Under that system, business units would come to the central team for all their data governance needs. The team would make sure all data ran through governance policies and that the business units were meeting all those policies.

“But there has been this whole explosion of data,” Gurram says. “We used to talk about terabytes of data, hundreds of terabytes of data. Now we are talking about hundreds of petabytes of data. Data is coming from everywhere.”

To cope with this explosion, Capital One has established a hybrid data governance practice, with a central enterprise data governance team and federated data governance teams embedded in its lines of business. The central team focuses on building data governance platforms and self-service tools used by the lines of business. It’s also tasked with maintaining the company’s data governance vision and championing a cultural shift in which data is no longer treated as data but as a product.

“All of our policies, all our platforms, all our tools are managed by a central team and built by a central team, but the execution of the data governance comes from federated teams,” Gurram says. “We give the right tools and the platform to our business partners, our lines of business, and they make sure they are getting the data, they are publishing the data based on these policies using a self-service tool.”

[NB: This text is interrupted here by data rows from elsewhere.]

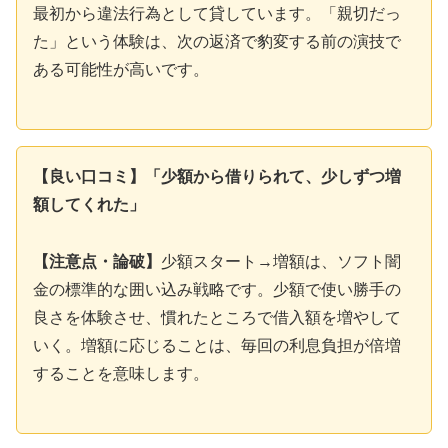
最初から違法行為として貸しています。「親切だっ
た」という体験は、次の返済で豹変する前の演技で
ある可能性が高いです。
【良い口コミ】「少額から借りられて、少しずつ増
額してくれた」
【注意点・論破】
少額スタート→増額は、ソフト闇
金の標準的な囲い込み戦略です。少額で使い勝手の
良さを体験させ、慣れたところで借入額を増やして
いく。増額に応じることは、毎回の利息負担が倍増
することを意味します。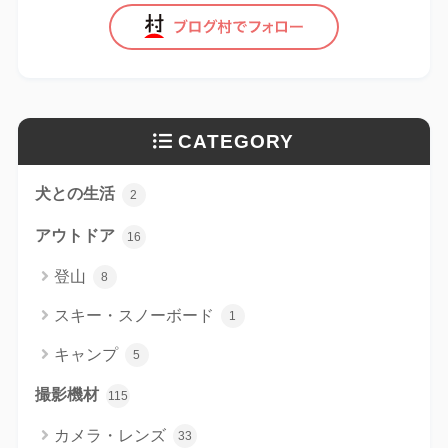
CATEGORY
犬との生活
2
アウトドア
16
登山
8
スキー・スノーボード
1
キャンプ
5
撮影機材
115
カメラ・レンズ
33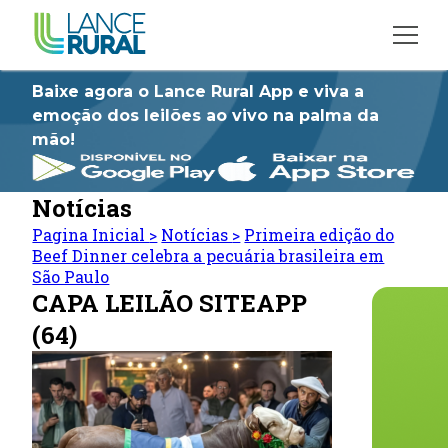
Baixe agora o Lance Rural App e viva a
emoção dos leilões ao vivo na palma da
mão!
Notícias
Pagina Inicial
>
Notícias
>
Primeira edição do
Beef Dinner celebra a pecuária brasileira em
São Paulo
CAPA LEILÃO SITEAPP
(64)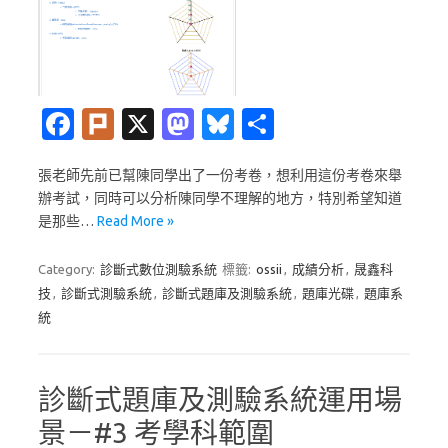
Fa
Pl
X
M
Bl
分
c
ur
as
u
享
張老師先前已幫陳同學出了一份考卷，想利用這份考卷來舉
e
k
t
es
辦考試，同時可以分析陳同學不理解的地方，特別希望知道
b
o
k
是那些…
Read More »
o
d
y
Category:
診斷式數位測驗系統
標籤:
ossii
,
成績分析
,
晟鑫科
o
o
技
,
診斷式測驗系統
,
診斷式題庫及測驗系統
,
題庫光碟
,
題庫系
k
n
統
診斷式題庫及測驗系統運用場
景－#3 考學科範圍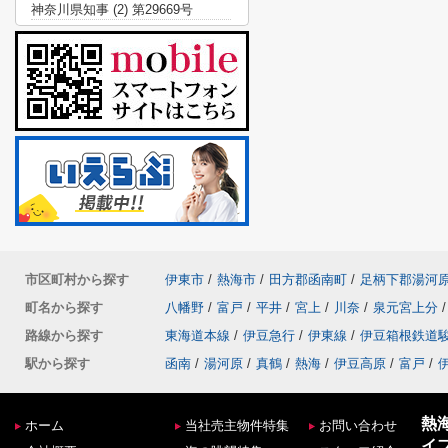
神奈川県知事 (2) 第29669号
市区町村から探す
伊東市
/
熱海市
/
田方郡函南町
/
足柄下郡湯河
町名から探す
八幡野
/
富戸
/
平井
/
宮上
/
川奈
/
泉元宮上分
/
路線から探す
東海道本線
/
伊豆急行
/
伊東線
/
伊豆箱根鉄道
駅から探す
函南
/
湯河原
/
真鶴
/
熱海
/
伊豆高原
/
富戸
/
熱
ホーム
当社売主物件特集
お問い合わせ
イ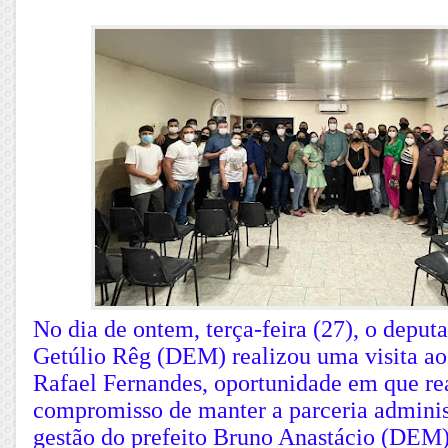
No dia de ontem, terça-feira (27), o deput
Getúlio Rêg (DEM) realizou uma visita ao
Rafael Fernandes, oportunidade em que re
compromisso de manter a parceria adminis
gestão do prefeito Bruno Anastácio (DEM)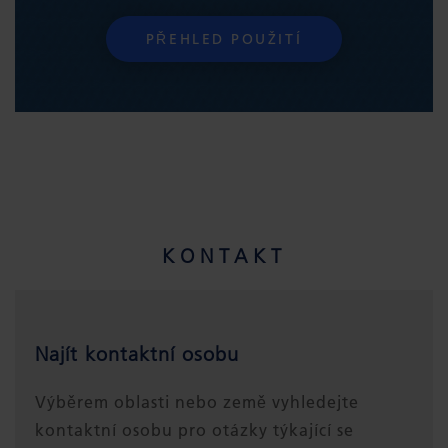
PŘEHLED POUŽITÍ
KONTAKT
Najít kontaktní osobu
Výběrem oblasti nebo země vyhledejte
kontaktní osobu pro otázky týkající se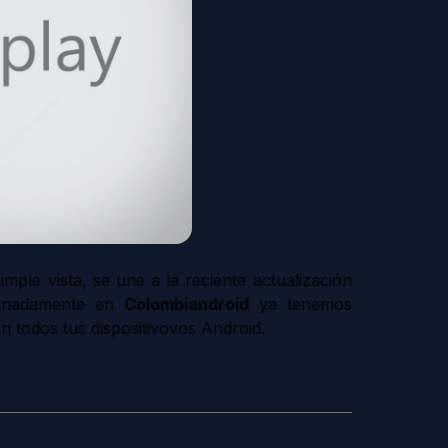
ple vista, se une a la reciente actualización
tunadamente en
Colombiandroid
ya tenemos
en todos tus dispositivovos Android.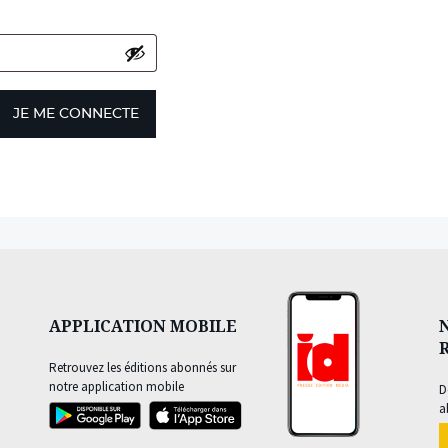
JE ME CONNECTE
APPLICATION MOBILE
Retrouvez les éditions abonnés sur
notre application mobile
D
a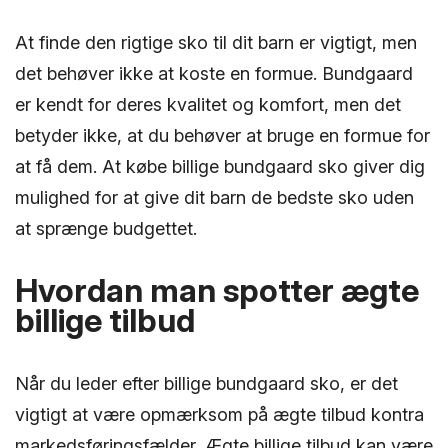
At finde den rigtige sko til dit barn er vigtigt, men
det behøver ikke at koste en formue. Bundgaard
er kendt for deres kvalitet og komfort, men det
betyder ikke, at du behøver at bruge en formue for
at få dem. At købe billige bundgaard sko giver dig
mulighed for at give dit barn de bedste sko uden
at sprænge budgettet.
Hvordan man spotter ægte
billige tilbud
Når du leder efter billige bundgaard sko, er det
vigtigt at være opmærksom på ægte tilbud kontra
markedsføringsfælder. Ægte billige tilbud kan være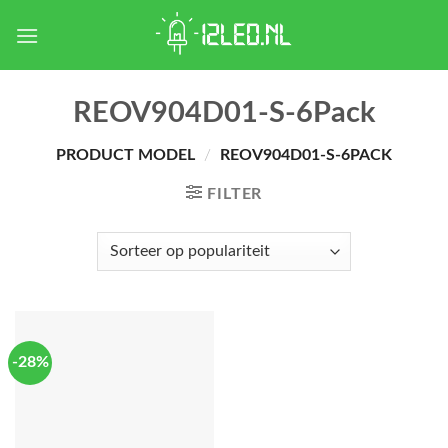
Skip
to
content
REOV904D01-S-6Pack
PRODUCT MODEL
/
REOV904D01-S-6PACK
FILTER
-28%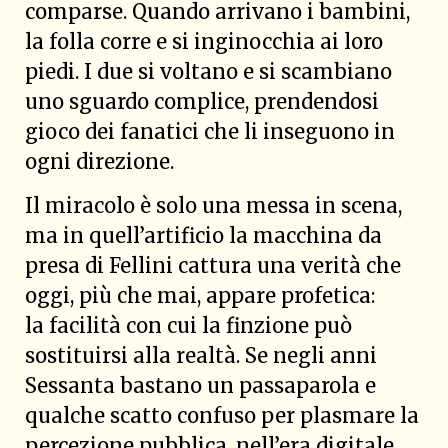
comparse. Quando arrivano i bambini,
la folla corre e si inginocchia ai loro
piedi. I due si voltano e si scambiano
uno sguardo complice, prendendosi
gioco dei fanatici che li inseguono in
ogni direzione.
Il miracolo è solo una messa in scena,
ma in quell’artificio la macchina da
presa di Fellini cattura una verità che
oggi, più che mai, appare profetica:
la facilità con cui la finzione può
sostituirsi alla realtà. Se negli anni
Sessanta bastano un passaparola e
qualche scatto confuso per plasmare la
percezione pubblica, nell’era digitale,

‘Sloped governance’ for the digital era

With the right tools and platforms in place, Capital One’s federated data governance teams can focus on providing services and policies tailored to the use cases and data specific to their lines of business.

But the strategy’s tailored approach doesn’t stop there, as Capital One takes what it calls a “sloped governance” approach, with varying levels of governance and controls around access and security depending on the data, Gurram says.

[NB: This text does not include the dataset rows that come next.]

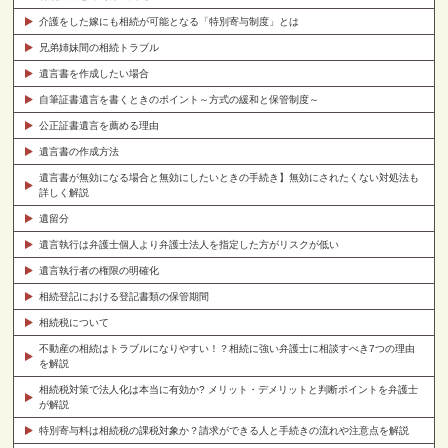
介護をした嫁にも相続が可能となる「特別寄与制度」とは
兄弟姉妹間の相続トラブル
遺言書を作成したい場合
自筆証書遺言を書くときのポイント～方式の緩和と保管制度～
公正証書遺言を薦める理由
遺言書の作成方法
遺言書が無効になる場合と無効にしたいときの手続き】無効にされたくない対処法も
詳しく解説
遺留分
遺言執行は弁護士個人より弁護士法人を指定した方がリスクが低い
遺言執行者の権限の明確化
相続登記における登記書類の保管期間
相続税について
不動産の相続はトラブルになりやすい！？相続に強い弁護士に相談すべき7つの理由
を解説
相続税対策で法人化は本当に有効か? メリット・デメリットと判断ポイントを弁護士
が解説
特別寄与料は相続税の課税対象か？請求ができる人と手続きの流れや注意点を解説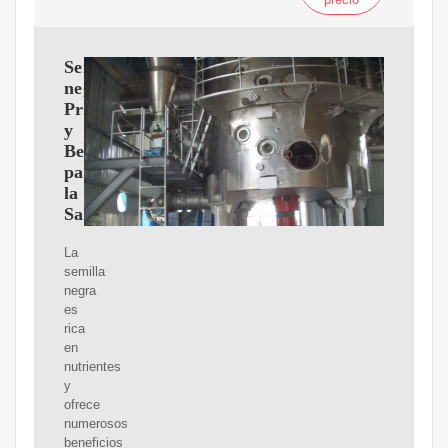
Semilla
negra:
Propiedades
y
Beneficios
para
la
Salud
La
semilla
negra
es
rica
en
nutrientes
y
ofrece
numerosos
beneficios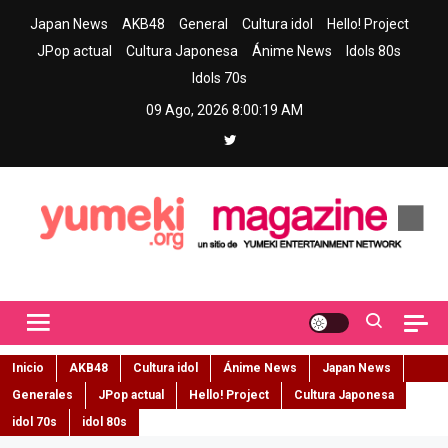
Skip
Japan News
AKB48
General
Cultura idol
Hello! Project
to
JPop actual
Cultura Japonesa
Ánime News
Idols 80s
content
Idols 70s
09 Ago, 2026
8:00:20 AM
Yumeki Magazine
Jpop y musica idol – Tu portal de jpop, movimiento idol y cultura
japonesa en español
Inicio
AKB48
Cultura idol
Ánime News
Japan News
Generales
JPop actual
Hello! Project
Cultura Japonesa
idol 70s
idol 80s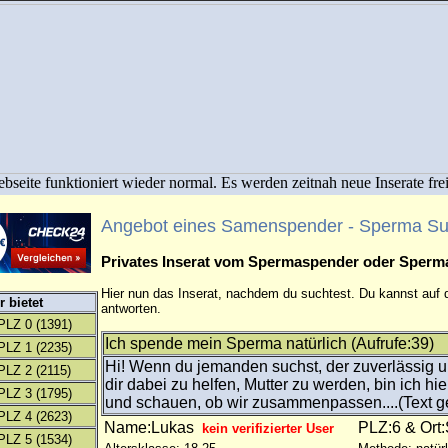
bseite funktioniert wieder normal. Es werden zeitnah neue Inserate fre
Angebot eines Samenspender - Sperma S
Privates Inserat vom Spermaspender oder Sper
Hier nun das Inserat, nachdem du suchtest. Du kannst auf d
 bietet
antworten.
PLZ 0
(1391)
Ich spende mein Sperma natürlich (Aufrufe:39)
PLZ 1
(2235)
Hi! Wenn du jemanden suchst, der zuverlässig u
PLZ 2
(2115)
dir dabei zu helfen, Mutter zu werden, bin ich hi
PLZ 3
(1795)
und schauen, ob wir zusammenpassen....(Text g
PLZ 4
(2623)
Name:Lukas
PLZ:6 & Ort
kein verifizierter User
PLZ 5
(1534)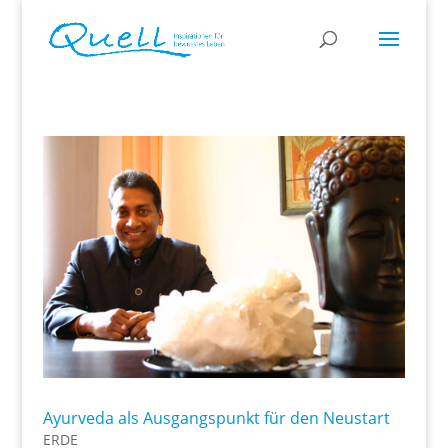
Ayurveda als Ausgangspunkt für den Neustart
ERDE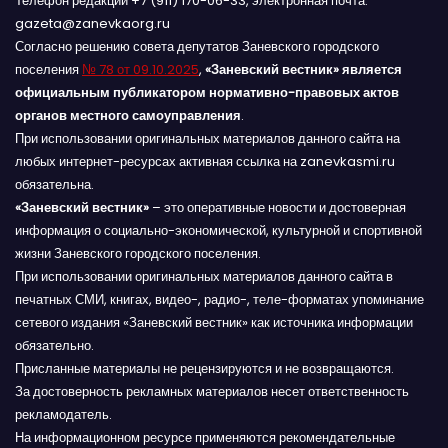
Телефон редакции +7 (911) 170-06-33, электронная почта:
gazeta@zanevkaorg.ru
Согласно решению совета депутатов Заневского городского
поселения
№ 78 от 09.10.2025
,
«Заневский вестник» является
официальным публикатором нормативно-правовых актов
органов местного самоуправления
.
При использовании оригинальных материалов данного сайта на
любых интернет-ресурсах активная ссылка на zanevkasmi.ru
обязательна.
«Заневский вестник»
– это оперативные новости и достоверная
информация о социально-экономической, культурной и спортивной
жизни Заневского городского поселения.
При использовании оригинальных материалов данного сайта в
печатных СМИ, книгах, видео-, радио-, теле-форматах упоминание
сетевого издания «Заневский вестник» как источника информации
обязательно.
Присланные материалы не рецензируются и не возвращаются.
За достоверность рекламных материалов несет ответственность
рекламодатель.
На информационном ресурсе применяются рекомендательные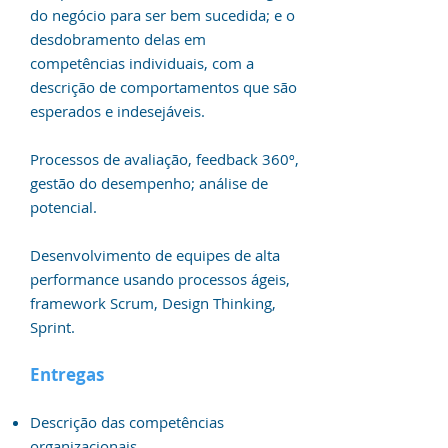
do negócio para ser bem sucedida; e o
desdobramento delas em
competências individuais, com a
descrição de comportamentos que são
esperados e indesejáveis.
Processos de avaliação, feedback 360º,
gestão do desempenho; análise de
potencial.
Desenvolvimento de equipes de alta
performance usando processos ágeis,
framework Scrum, Design Thinking,
Sprint.
Entregas
Descrição das competências
organizacionais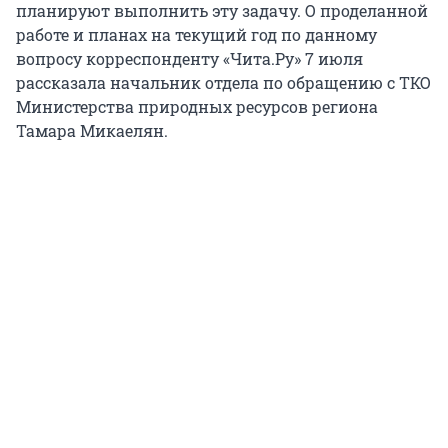
планируют выполнить эту задачу. О проделанной
работе и планах на текущий год по данному
вопросу корреспонденту «Чита.Ру» 7 июля
рассказала начальник отдела по обращению с ТКО
Министерства природных ресурсов региона
Тамара Микаелян.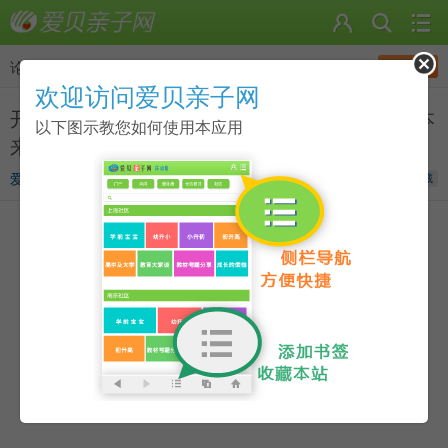
发帖
论坛
>
点读笔资源
欢迎访问爱贝亲子网
开团|有趣的《有声世界经典故事大王》点读绘本
以下图示教您如何使用本应用
来了，附点读包下载
爱贝宝宝
发表于
2018-06-29 14:04
收藏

“You should give the flexibility to your partner teams so that they can apply the policies that they need to on behalf of the lines of business,” he says. “You should not have one set of rules for everyone. It’s not like one set of rules are applicable for each and every data set.”

Trying to force a single policy on your organization’s data is one of the things that leads to one of the more dreaded terms in data governance: “overhead.”

Data governance is often seen as a cost center — and thus as overhead. But Gurram stresses that when properly planned and implemented, the benefits far outstrip the costs.

“What I recommend for anyone going through this journey is don’t look at it as overhead,” he says. “Don’t look at it as a patchwork quilt. Don’t look at it as a project. Look at it holistically and focus on the outcome when you’re selling this to your business.”

The benefits of data governance include improved compliance with data regulations, yes, but also:

  • Better, more comprehensive decision support stemming from consistent, uniform data across the organization
  • Clear rules for changing processes and data that help the business and IT become more agile and scalable
  • Reduced costs in other areas of data management through the provision of central control mechanisms
  • Increased efficiency through the ability to reuse processes and data

If you’re working on implementing a data governance framework for your organization, Gurram says the best place to start is with a holistic approach focused on the goals you’re trying to achieve. Don’t try to fit your policies to the data that you have — that will lead to a patchwork quilt of fragmented policies.

“Don’t bring in lots of data and then try to figure it out and write some rules,” he says. “Build a vision and publish your data based on those policies. That’s much easier than doing this patchwork quilt.”

Gurram advises asking yourself: Do we have the right data platforms so we can implement the best data governance? Do we have the right tools to make it easier for our users? Do we have the right talent in place so we can build this seamlessly? Does everyone understand their roles and responsibilities?

“If you think about these questions and then come up with the strategy, it’s easy to implement,” Gurram says. “You’re going to build toward the end goal. If you don’t focus on the outcome, it will be very difficult to implement.”